Give thanks that the 2-year old used permanent marker, so you have a lifetime to enjoy the artwork. A glass of wine served with a stinky cheese will elevate the viewing of the artwork. Consider wearing heels to give the occasion what it deserves. Stained t-shirt, sweats, and heels will be the spring fashion rage in no time. I am sure I read some where that Picasso got his start the same exact way, drawing on the walls of his family home with a permanent marker. Hopefully, in our lifetime, there will never be a repeat of social distancing and being quarantined. Never in our lifetime will there be unfettered access to family time, so much family time every hour of the day (I think I might need to wash my hands). Embrace your family time, embrace your inner child. Play games with your children; live in the moment even if you are into the 100th hand of Go Fish with your 5-year old. Don't forget to laugh. Give thanks for what you have. It might be 6 of you crammed in a 700-foot house with access to a yard covered in snow or a 500-foot apartment in the city. There will be time later to question your life choices.
Do not get caught up in the "wish I had game." No good will come out of this wishful thinking. No matter how much you dream of an 8-hour school day for your children away from your house, it just is not going to come true. Be grateful for what you have. My destressor is looking at real estate listings of homes we can never afford. As I was cooking dinner recently, I struggled in my spice cabinet to get out a container (life's mystery: why is every spice I need in the back of the cupboard?). At that moment, I wished I had another house.

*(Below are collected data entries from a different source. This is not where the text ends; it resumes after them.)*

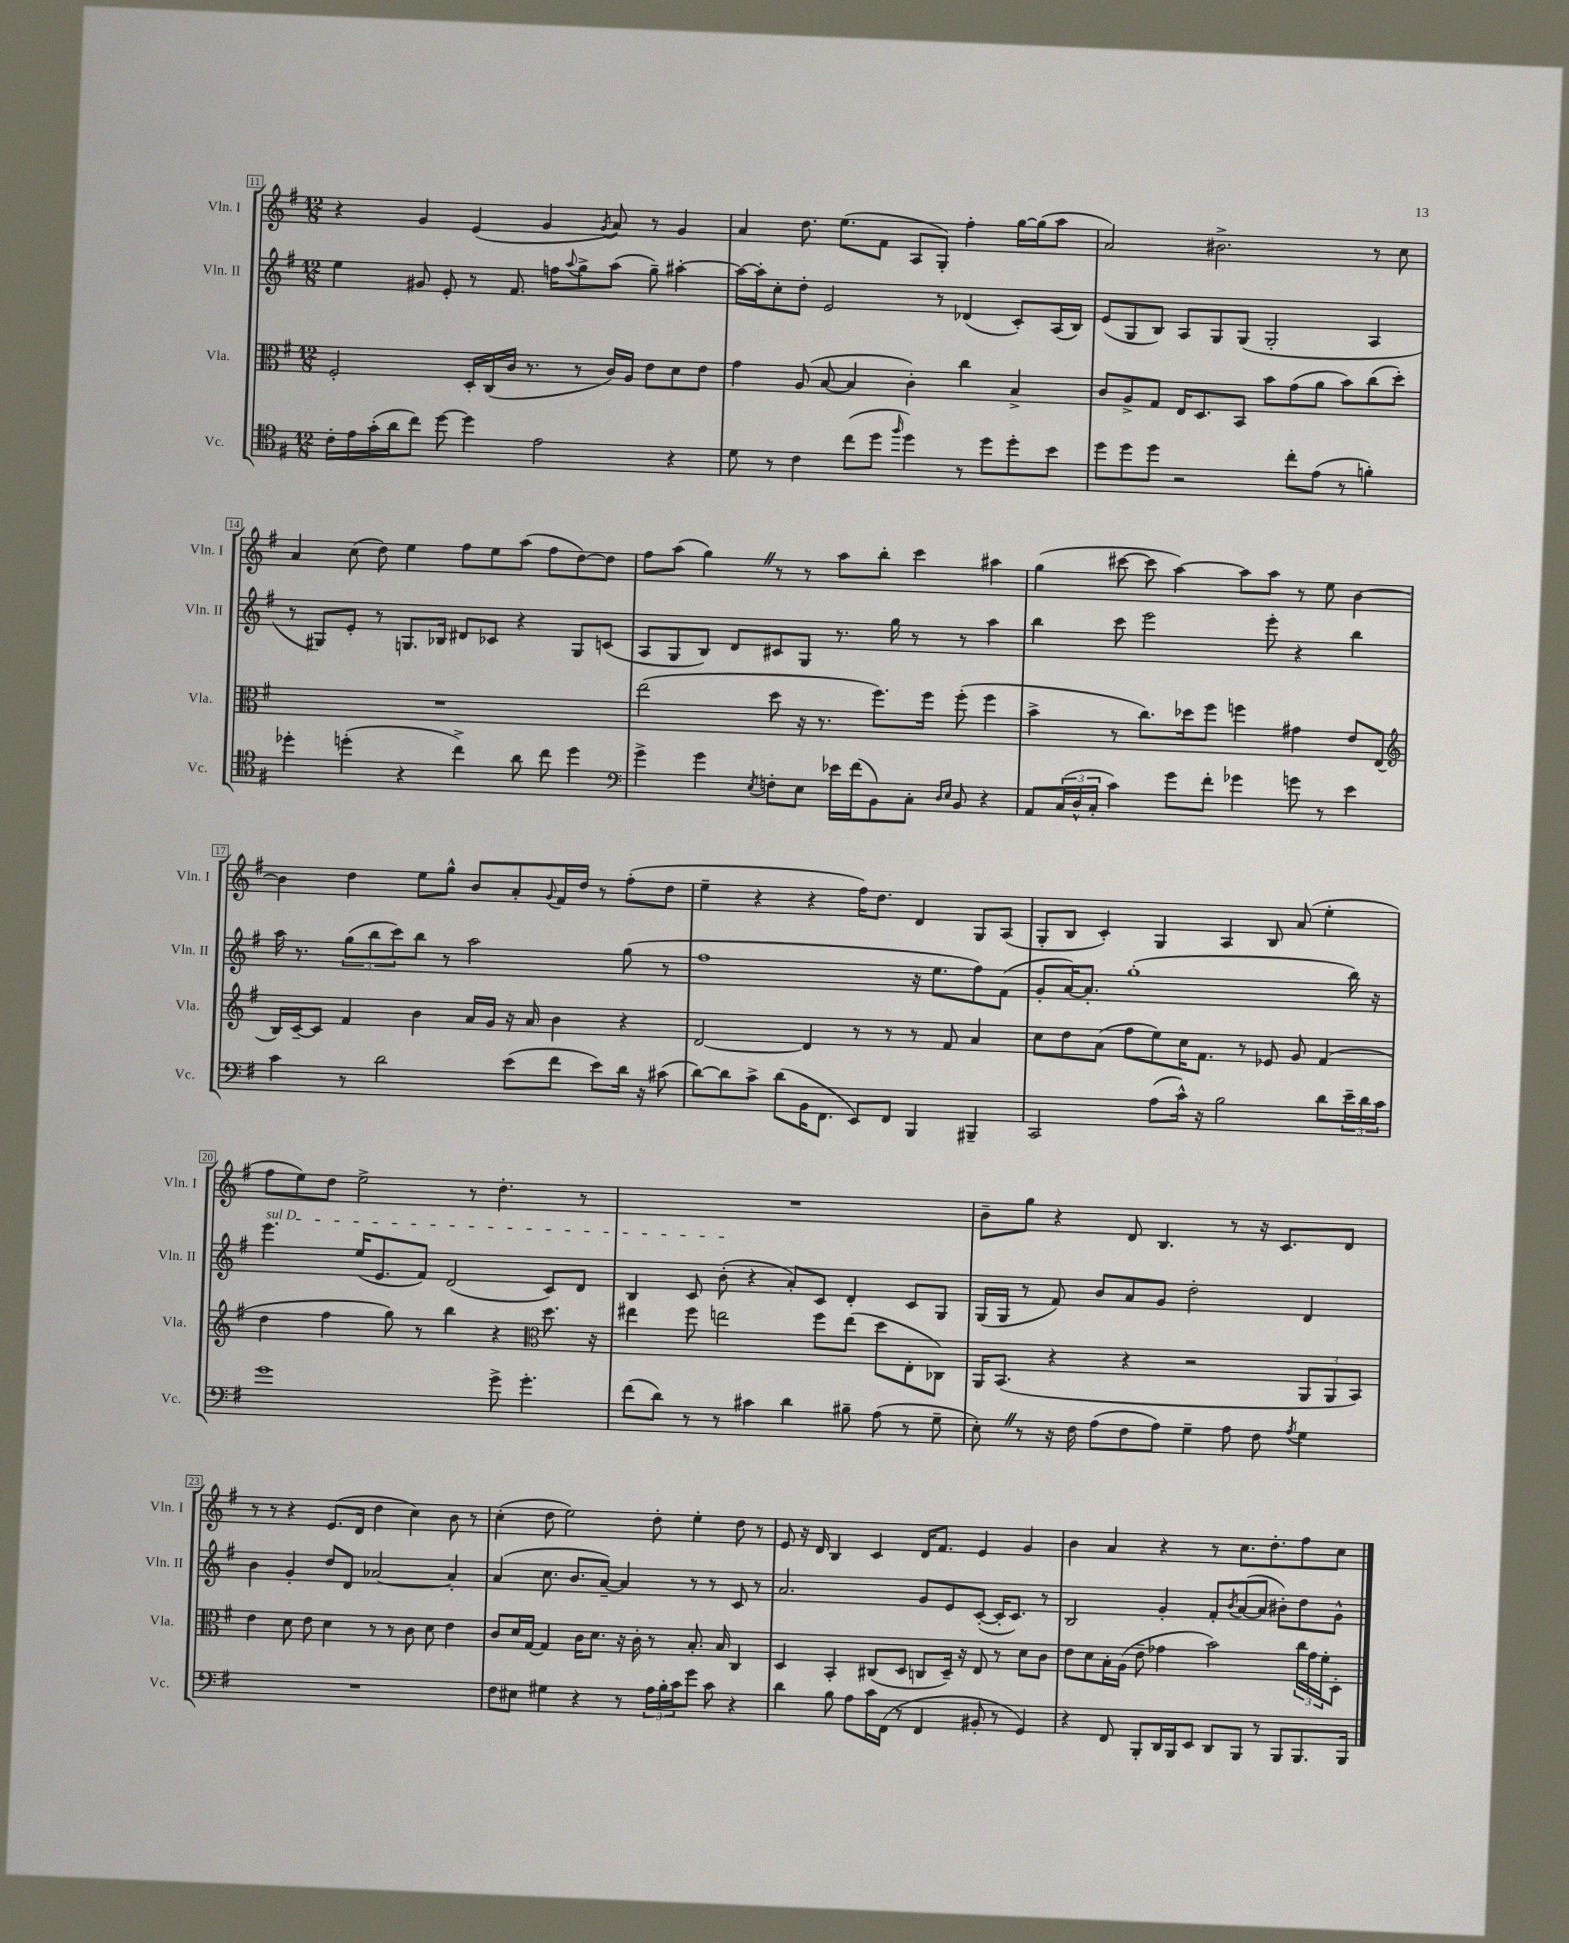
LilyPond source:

<<
\new StaffGroup <<
\new Staff = "s0" \with { instrumentName = "Vln. I" shortInstrumentName = "Vln. I" } {
    \clef treble \key g \major \numericTimeSignature \time 12/8
    r4 g'4 e'4( g'4 \acciaccatura { g'8 } a'8) r8 g'4 |
    a'4 d''8. e''8.( fis'8 a8 g8-.) fis''4-. g''16~ g''16( a''8 |
    a'2) bis'2.-> r8 c''8 |
    a'4 c''8( d''8) e''4 fis''8 e''8 a''8( fis''8 d''8~) d''8 |
    fis''8 a''8( g''4) \once \override BreathingSign.text = \markup { \musicglyph "scripts.caesura.straight" } \breathe r8 r8 a''8 b''8-. c'''4 ais''4 |
    g''4( cis'''8~ cis'''8 a''4~) a''8 a''8 r8 e''8 b'4~ |
    b'4 d''4 e''8 g''8-^ b'8 a'8-. \appoggiatura { g'8 } fis'16 d''16 r8 fis''8-.( d''8 |
    e''4-- r4 r4 fis''16) d''8. d'4 g8 a8( |
    g8-. b8 c'4-.) g4 a4 b8 a'8( e''4-. |
    fis''8 e''8) d''8 e''2-> r8 d''4.-. r8 |
    R1. |
    b'8-- g''8 r4 d'8 b4. r8 r16 c'8. d'8 |
    r8 r8 r4 e'8.( d'16 d''4 c''4) b'8 r8 |
    c''4-.( d''8 e''2) d''8-. e''4-. d''8 r8 |
    e'8 r16 d'16 b4 c'4 d'16 fis'8. e'4 g'4 |
    b'4 a'4 r4 r8 c''8. d''8.-. fis''8 c''8 \bar "|." |
}
\new Staff = "s1" \with { instrumentName = "Vln. II" shortInstrumentName = "Vln. II" } {
    \clef treble \key g \major \numericTimeSignature \time 12/8
    e''4 gis'8 e'8-. r8 fis'8. f''16 \appoggiatura { a''8 } g''8-> a''8( g''8--) ais''4~-. |
    ais''16~ ais''16-. c''8-. d''8-. e'2 r8 des'4( c'8-.) a16( b16) |
    e'8( g8 b8) a8 g8 g8( g2-. a4 |
    r8 gis8) e'8-. r8 g8. bes16 dis'8 ces'8 r4 g8 c'8( |
    a8 g8 b8) d'8 cis'8 g8 r8. g''16 r8 r8 a''4 |
    b''4 c'''8 e'''2 e'''8-. r4 b''4 |
    a''16 r8. \tuplet 3/2 { g''8( b''8 c'''8) } b''8 r8 a''2 g''8( r8 |
    fis''1 r16 e''8. fis''8) fis'8( |
    g'8-. a'16~) a'8.-. g''1-.( b''16) r16 |
    \once \override TextSpanner.bound-details.left.text = \markup { \italic "sul D" } e'''4.\startTextSpan e''16( e'8. fis'8) d'2( c'8) d'8 |
    b4 c'8 b'8-.\stopTextSpan( r4 a'8-.) c'8 d'4-. c'8 g8 |
    g16( g16 r8 fis'8) b'8 a'8 g'8 d''2-. d'4 |
    b'4 g'4-. d''8 d'8 aes'2~ aes'4-. |
    a'4( c''8. b'8. a'8~--) a'4 r8 r8 c'8 r8 |
    a'2. g'8 e'8 c'8~-.( c'16-. c'8.) r8 |
    b2 g'4-. fis'8-. \acciaccatura { b'8 } a'8~( a'8 bis'8-.) d''8 g'8-^ \bar "|." |
}
\new Staff = "s2" \with { instrumentName = "Vla." shortInstrumentName = "Vla." } {
    \clef alto \key g \major \numericTimeSignature \time 12/8
    fis2-. d16-. c16( c'16 r8. r8 c'16) a16 e'8 d'8 e'8 |
    g'4 a8( b8~ b4 c'4-.) c''4 b4-> |
    c'8 a8-> g8 e16 d8. b,8 b'8 g'8( a'8 b'8) c''8( d''8-.) |
    R1. |
    e''2( d''8 r16 r8. fis''8.) fis''16 fis''8-.( fis''4 |
    b'4-> r8 c''8.) des''16 fis''8 f''4 gis'4 e'8 e8( |
    \clef treble b16) c'16~-- c'8 fis'4 b'4 a'16 g'16 r16 a'16 b'4 r4 |
    d'2~ d'4 r8 r8 r8 fis'8 a'4 |
    c''8 d''8 a'8( fis''8 e''8) c''16 fis'8. r8 ees'8 g'8 fis'4( |
    d''4 fis''4 g''8) r8 b''4 r4 \clef alto d''8. r16 |
    eis''4 fis''8 e''2 fis''8 e''8( d''8 e8-. ces8) |
    a,16 b,8.( r4 r4 r2 \tuplet 3/2 { a,8 a,8 b,8) } |
    e'4 d'8 e'8 d'4 r8 r8 c'8 d'8 e'4 |
    c'8 d'16 g16~ g4 c'16 d'8. r16 c'16-. r8 b8.-. b16 c4 |
    d4 b,4-. cis8( d8 c8 d16--) r16 e8 r8 d'8 c'8 |
    e'8 d'8 b16-. a16( e'8-- ges'4 b'2) \tuplet 3/2 { c''16 ges'16 fis'16-. } d8-. \bar "|." |
}
\new Staff = "s3" \with { instrumentName = "Vc." shortInstrumentName = "Vc." } {
    \clef tenor \key g \major \numericTimeSignature \time 12/8
    c'16-. e'16 g'16-.( a'16 c''8) d''8~ d''4 e'2 r4 |
    d'8 r8 c'4 c''8( d''8 \grace { fis''16 } d''4) r8 d''8 d''8-. b'8 |
    d''8 d''8 d''8 r2 c''8-. e'8( r8 f'4-.) |
    des''4-. d''4-.( r4 c''4->) a'8 c''8 d''4 |
    \clef bass g'4-> g'4 \acciaccatura { e8 } f8-. e8 ees'16 fis'16( b,8) c8-. \grace { d16 e16 } b,8 r4 |
    a,8 \tuplet 3/2 { c16( d16-^ c16-. } c'4) g'8 fis'8-. ges'4 g'8 r8 e'4 |
    c'4 r8 d'2 e'8( fis'8 e'8) d'16 r16 cis'8( |
    d'8~) d'8 c'8-> d'8( b,16 fis,8. e,8) fis,8 b,,4 bis,,4-- |
    c,2 a8( c'16-^) r16 b2 d'8 \tuplet 3/2 { e'16-- d'16 c'16 } |
    g'1 g'8-> g'4.-. |
    fis'8( d'8) r8 r8 cis'4 d'4 bis8-- a8( r8 g8-- |
    e8-.) \once \override BreathingSign.text = \markup { \musicglyph "scripts.caesura.straight" } \breathe r8 r16 fis16 a8( fis8 a8) g4-- a8 fis8 \acciaccatura { a8 } g4 |
    R1. |
    fis8 eis8 gis4 r4 r8 \tuplet 3/2 { a16 b16-. c'16 } g'8 c'8 r4 |
    d'4 b8 a8 c'16 fis,16( r8 fis,4 bis,8-. r8 g,4) |
    r4 fis,8 b,,8-. d,16 b,,16 e,8 d,8 b,,8 r8 b,,8 b,,8. b,,16 \bar "|." |
}
>>
>>
\layout { \context { \Score currentBarNumber = #11 \override BarNumber.stencil = #(make-stencil-boxer 0.1 0.3 ly:text-interface::print) } }
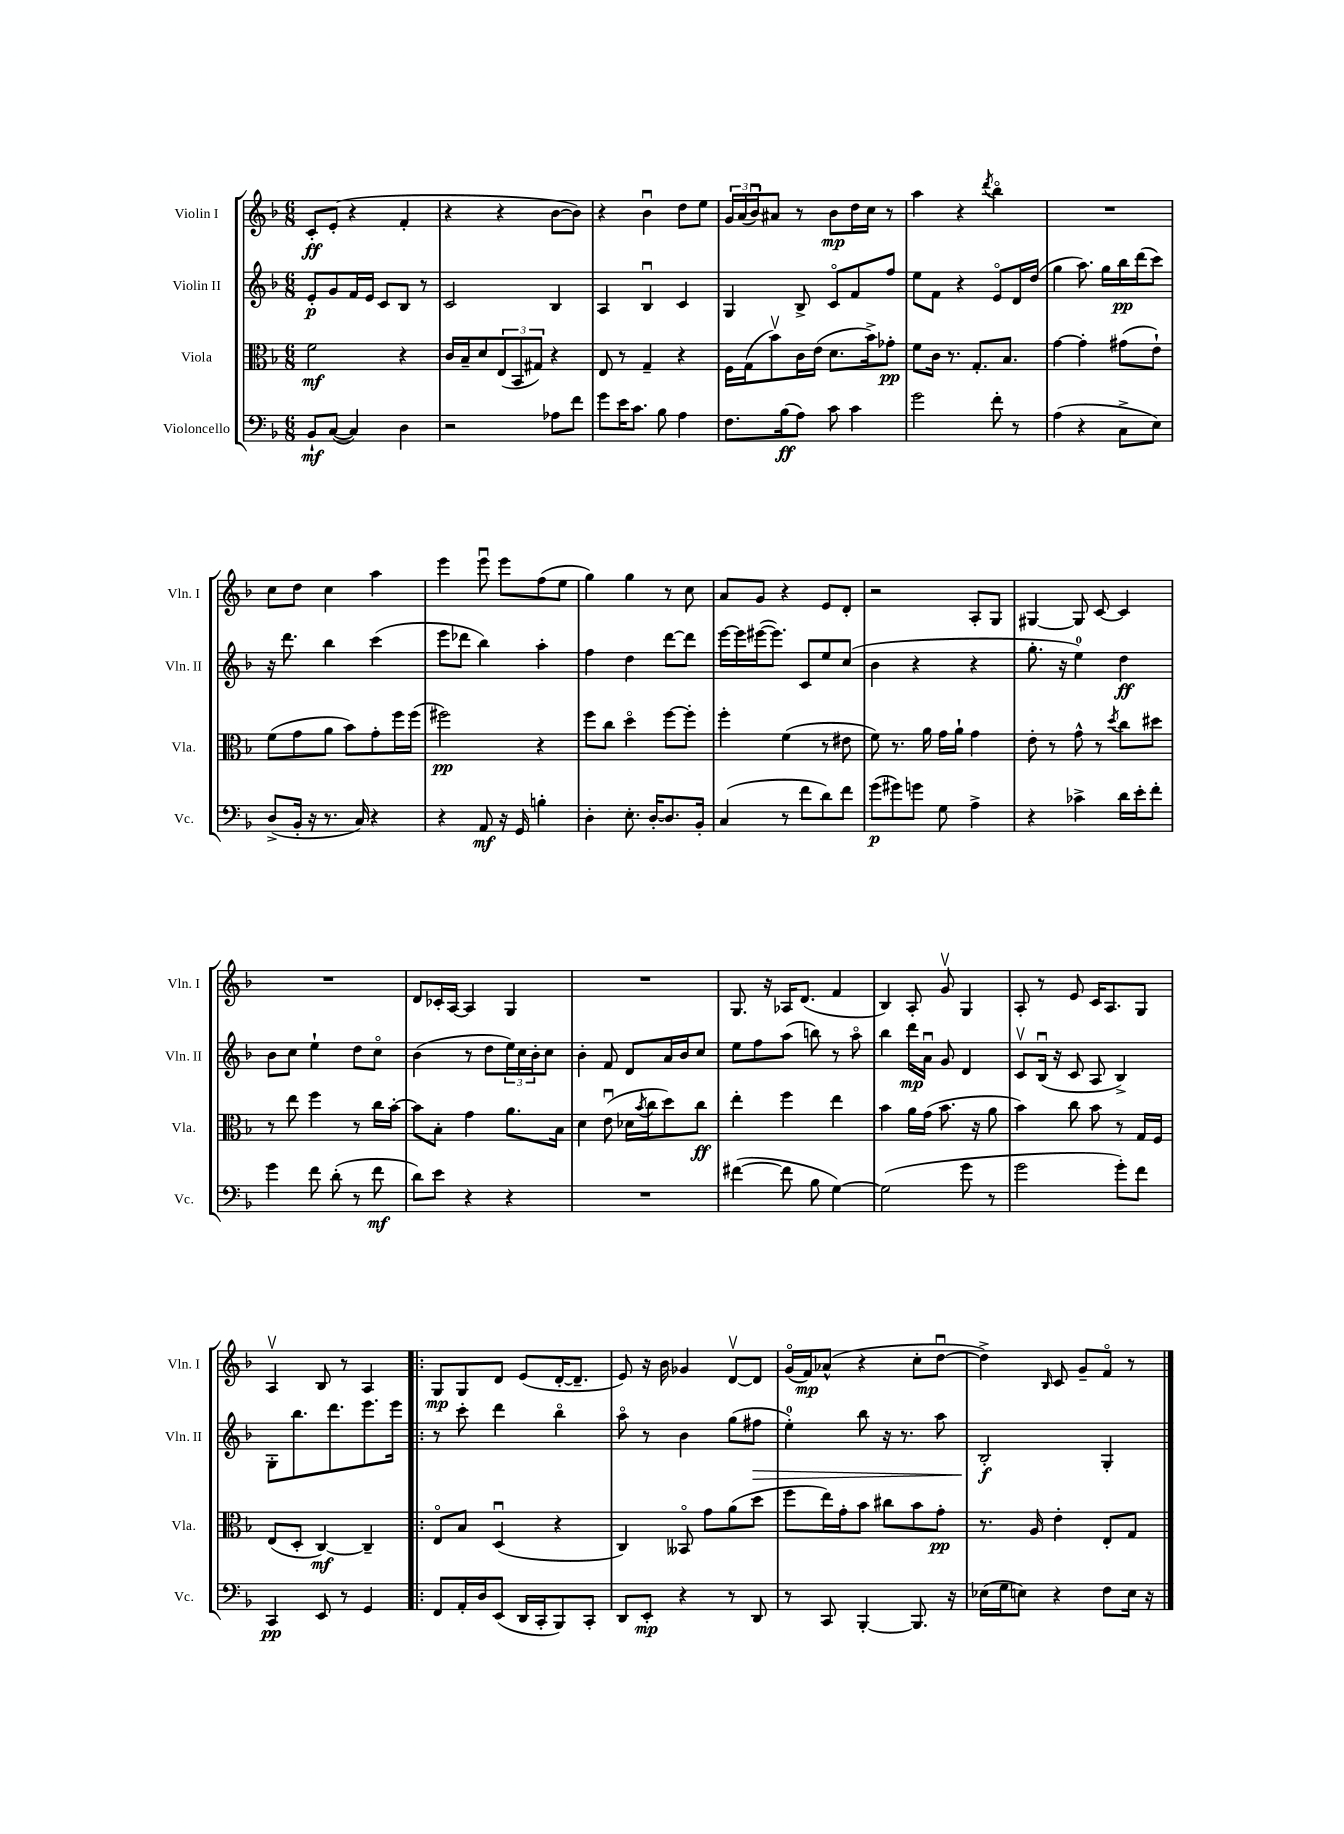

I needed a home with a differently designed kitchen, which gave me access to a better spice cabinet preferable said kitchen would over look the ocean on some faraway island. Enough room in a spice cabinet is a real problem, or so I had built up in my brain. I bemoaned my predicament of life. It is a cruel, cruel, cruel world we live in! How could I possibly go on with living having a kitchen with a cabinet that does not have enough room for all of my spice nor a beach view? I was complaining, in essence, of having too much food. It is a real problem, apparently. Luckily in short order, I was revolted at my thoughts. I laughed at my first world problem and gave thanks to God for a roof over our head, a yard that I can escape too, enough food to nourish our bodies, and endless forms of entertainment to sustain us during the quarantine.
One day this pandemic will end. Life will return to a more normal time by the grace of God. Until that time, go easy on yourself. No one is keeping score. No one is having a perfect day during this crisis, even if there social media account says differently. I don't care that Jane tweeted that she wished the days were 48 hours long because she just loves every second spending so much one on one time with her husband. Jane is a liar. No one likes Jane. You and your family will survive, and perhaps down the road, you will look fondly upon the time you were quarantined.